How old should you be to purchase tobacco?
Some legislative leaders in the United States apparently think 18 is too young.
On Friday, Hawaii's governor signed a bill raising the minimum age to buy tobacco to 21. The law takes effect next year.
Four states — Alabama, Alaska, New Jersey, and Utah — have raised the minimum age to buy tobacco to 19, while some local municipalities have raised it to 21.
And, earlier this month, the California State Senate overwhelmingly voted to increase the age at which a person can buy tobacco products from 18 to 21. The bill still needs Assembly approval and the governor’s signature.
The goal is to further limit access to tobacco products to young smokers. The move is backed by several health groups, including the American Cancer Society and the California Medical Association.

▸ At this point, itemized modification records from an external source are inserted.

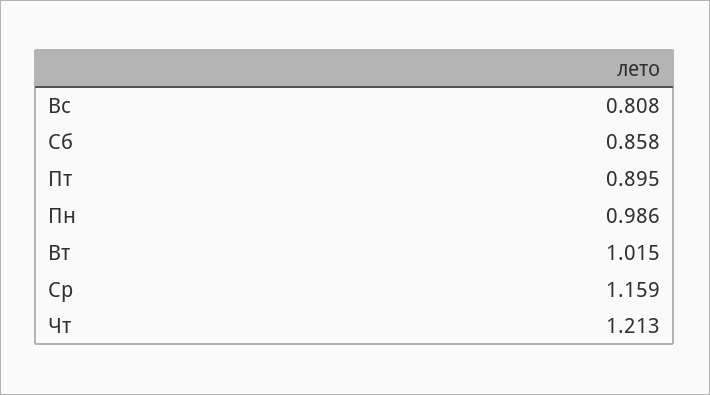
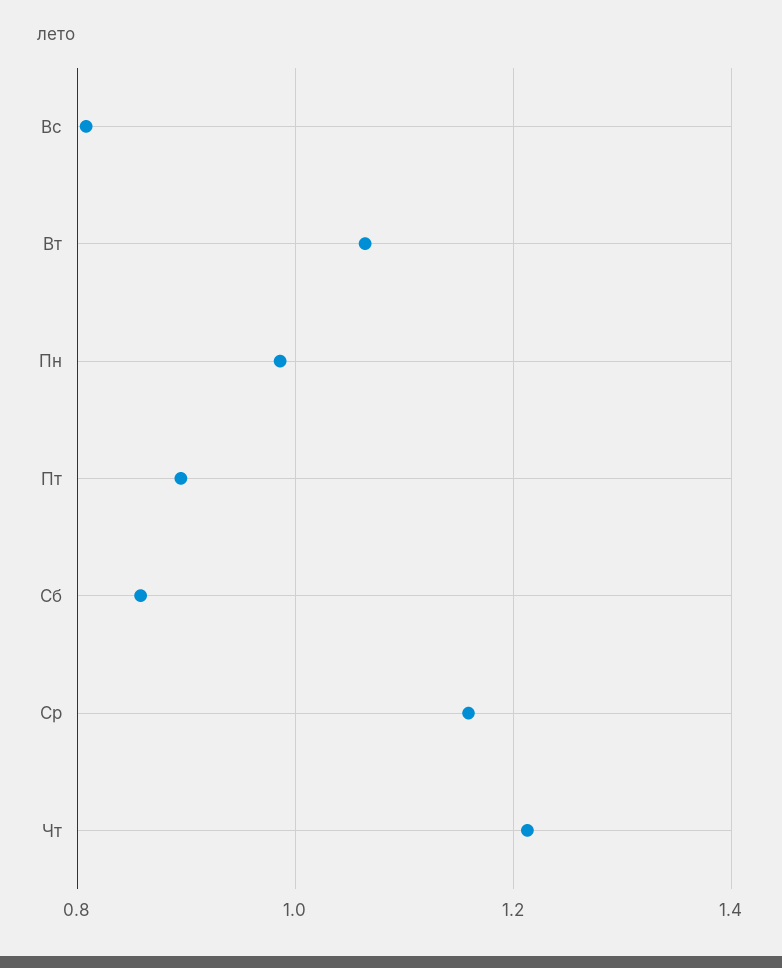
  {
    "Вс": 0.808,
    "Сб": 0.858,
    "Пт": 0.895,
    "Пн": 0.986,
-   "Вт": 1.015,
+   "Вт": 1.06,
    "Ср": 1.159,
    "Чт": 1.213
  }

Dr. Jack Jacoub, an oncologist and director of thoracic oncology at the Memorial Care Cancer Institute at Orange Coast Memorial Medical Center in Fountain Valley, California, says with decades of data available, it’s clear the age increase is a sound move to prevent people from starting lifelong habits.
“It’s still a risk factor for a host of different cancers, not just lung cancer,” he said. “If you separate the legal aspect of it, it makes the most sense to raise the minimum age to 21.”
A Measure Aimed at Delaying the Start
A study by the Institute of Medicine (IOM) published in March found that increasing the minimum legal age to 21 would likely prevent or delay when people would begin smoking, specifically children aged 15 to 17.
About 90 percent of smokers now start before 19 years old, so the argument is the 21-year minimum would reduce teens’ access to tobacco because it’s unlikely they would be in the same social circle as people old enough to purchase tobacco.
The U.S. Food and Drug Administration (FDA) doesn’t have the authority to raise the legal smoking age to 21, so it’s an issue that must be dealt with at the state level. The federal government, however, does have a law that withholds federal highway funds to states that don’t have their minimum drinking age at 21.
The town of Needham, Massachusetts, raised its smoking age to 21 in 2005. Over the next decade, teenage rates of smoking dropped from 13 to 7 percent, according to the Education Development Center, which conducted the study.
In California, smoking has been banned in enclosed workspaces since 1995, and smoking in a vehicle with a minor has been illegal since 2008. This was done to prevent exposure to secondhand smoke, but the new proposed law would affect young smokers directly.
“The group where smokers usually start is the highest impact group,” Jacoub said. “I don’t know of anyone who would be against it.”
A handful of trade groups, such as the Cigar Association of America and the California Retailers Association, oppose the change on the grounds that Americans are considered adults under the eyes of the law, so that’s also when they should have the right to make their own decisions.
Personal choice is the crux of the argument the tobacco industry uses when opposing stricter legislation.
This new legislation has lit up an ongoing debate over when a person is considered a legal adult and what that entails.
When Are Americans Adults?
When the federal drinking age was pushed back from 18 to 21 in 1984, it was backed by health concerns, mainly the high rate at which minors were being killed in traffic accidents while under the influence.
Research shows the parts of the brain most responsible for decision-making, impulse control, sensation seeking, and susceptibility to peer pressure are still developing and changing between the ages of 18 and 21. The IOM study notes, “Adolescent brains are uniquely vulnerable to the effects of nicotine.”
Jamie Miller, a political consultant and e-cigarette lobbyist from Florida, likened the California legislation to the change in voting age in 1971 when young men were being drafted to serve in Vietnam.
The thought was that men and women old enough to serve in the armed forces should be able to vote for the people who decide to go to war.
“We’re looking at the unintended consequences of passing laws under public pressure at the moment. I personally believe we, as a society, made a mistake when we changed the Constitution to allow those who are 18 to vote just so we could draft those who are 18,” he said.
Saying he believes the fewer people who have access to addictive substances the better, Miller also says there needs to be some kind of uniformity to when young people are considered adults.
“If the age to drink and smoke is 21, we should change the draft and voting age to 21 as well,” he said. “In other words, full, legal adulthood would be 21.”